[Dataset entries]
★ ★ ★ ★ ★ ★ ★
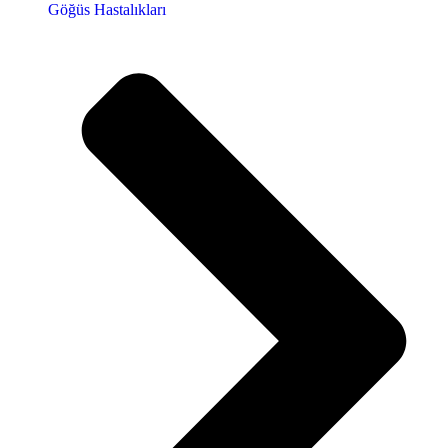
Göğüs Hastalıkları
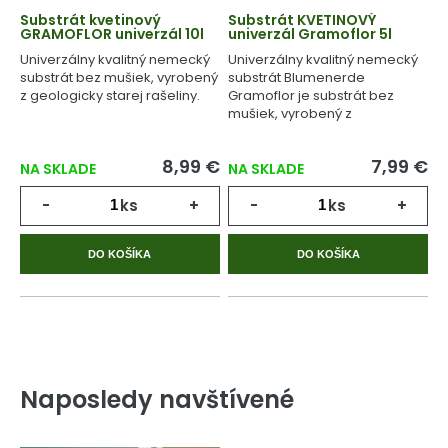
Substrát kvetinový
Substrát KVETINOVÝ
GRAMOFLOR univerzál 10l
univerzál Gramoflor 5l
Univerzálny kvalitný nemecký
Univerzálny kvalitný nemecký
substrát bez mušiek, vyrobený
substrát Blumenerde
z geologicky starej rašeliny.
Gramoflor je substrát bez
mušiek, vyrobený z
geologicky starej rašeliny.
8,99 €
7,99 €
NA SKLADE
NA SKLADE
-
ks
+
-
ks
+
DO KOŠÍKA
DO KOŠÍKA
Naposledy navštívené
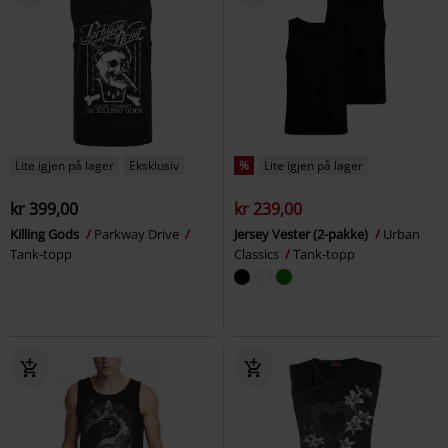
Lite igjen på lager
Eksklusiv
%
Lite igjen på lager
kr 399,00
kr 239,00
Killing Gods
Parkway Drive
Jersey Vester (2-pakke)
Urban
Tank-topp
Classics
Tank-topp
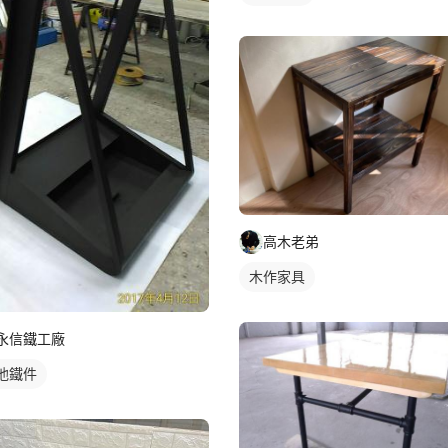
高木老弟
木作家具
永信鐵工廠
他鐵件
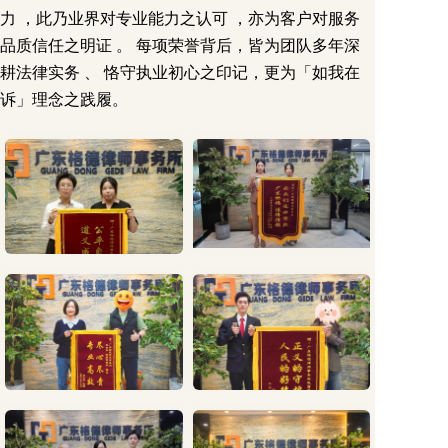
力 ，此乃业界对专业能力之认可 ，亦为客户对服务
品质信任之明证 。 每项荣誉背后，皆为团队多年深
耕法律实务 、 恪守执业初心之印记，更为「如我在
诉」理念之践履。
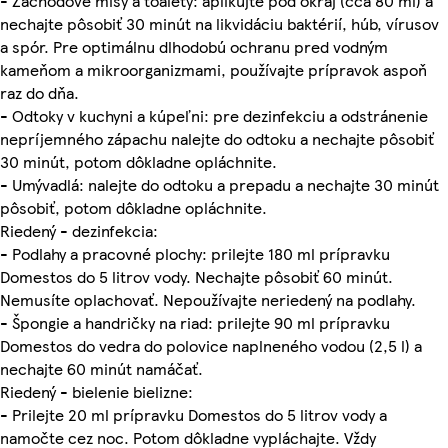
- Záchodové misy a toalety: aplikujte pod okraj (cca 80 ml) a
nechajte pôsobiť 30 minút na likvidáciu baktérií, húb, vírusov
a spór. Pre optimálnu dlhodobú ochranu pred vodným
kameňom a mikroorganizmami, používajte prípravok aspoň
raz do dňa.
- Odtoky v kuchyni a kúpeľni: pre dezinfekciu a odstránenie
nepríjemného zápachu nalejte do odtoku a nechajte pôsobiť
30 minút, potom dôkladne opláchnite.
- Umývadlá: nalejte do odtoku a prepadu a nechajte 30 minút
pôsobiť, potom dôkladne opláchnite.
Riedený - dezinfekcia:
- Podlahy a pracovné plochy: prilejte 180 ml prípravku
Domestos do 5 litrov vody. Nechajte pôsobiť 60 minút.
Nemusíte oplachovať. Nepoužívajte neriedený na podlahy.
- Špongie a handričky na riad: prilejte 90 ml prípravku
Domestos do vedra do polovice naplneného vodou (2,5 l) a
nechajte 60 minút namáčať.
Riedený - bielenie bielizne:
- Prilejte 20 ml prípravku Domestos do 5 litrov vody a
namočte cez noc. Potom dôkladne vypláchajte. Vždy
★ ★ ★ ★ ★ ★ ★
• WHAT THE TASK ASKS
Only the lines from the one with "mušiek, vyrobený z" through the final line of the data should be written out, exactly and including both ends. Skip the pictures.

• ANSWER BELOW
mušiek, vyrobený z
geologicky starej rašeliny.
8,99 €
7,99 €
NA SKLADE
NA SKLADE
-
ks
+
-
ks
+
DO KOŠÍKA
DO KOŠÍKA
Naposledy navštívené
Lite igjen på lager
Eksklusiv
%
Lite igjen på lager
kr 399,00
kr 239,00
Killing Gods
Parkway Drive
Jersey Vester (2-pakke)
Urban
Tank-topp
Classics
Tank-topp
高木老弟
木作家具
永信鐵工廠
他鐵件
力 ，此乃业界对专业能力之认可 ，亦为客户对服务
品质信任之明证 。 每项荣誉背后，皆为团队多年深
耕法律实务 、 恪守执业初心之印记，更为「如我在
诉」理念之践履。
- Záchodové misy a toalety: aplikujte pod okraj (cca 80 ml) a
nechajte pôsobiť 30 minút na likvidáciu baktérií, húb, vírusov
a spór. Pre optimálnu dlhodobú ochranu pred vodným
kameňom a mikroorganizmami, používajte prípravok aspoň
raz do dňa.
- Odtoky v kuchyni a kúpeľni: pre dezinfekciu a odstránenie
nepríjemného zápachu nalejte do odtoku a nechajte pôsobiť
30 minút, potom dôkladne opláchnite.
- Umývadlá: nalejte do odtoku a prepadu a nechajte 30 minút
pôsobiť, potom dôkladne opláchnite.
Riedený - dezinfekcia:
- Podlahy a pracovné plochy: prilejte 180 ml prípravku
Domestos do 5 litrov vody. Nechajte pôsobiť 60 minút.
Nemusíte oplachovať. Nepoužívajte neriedený na podlahy.
- Špongie a handričky na riad: prilejte 90 ml prípravku
Domestos do vedra do polovice naplneného vodou (2,5 l) a
nechajte 60 minút namáčať.
Riedený - bielenie bielizne:
- Prilejte 20 ml prípravku Domestos do 5 litrov vody a
namočte cez noc. Potom dôkladne vypláchajte. Vždy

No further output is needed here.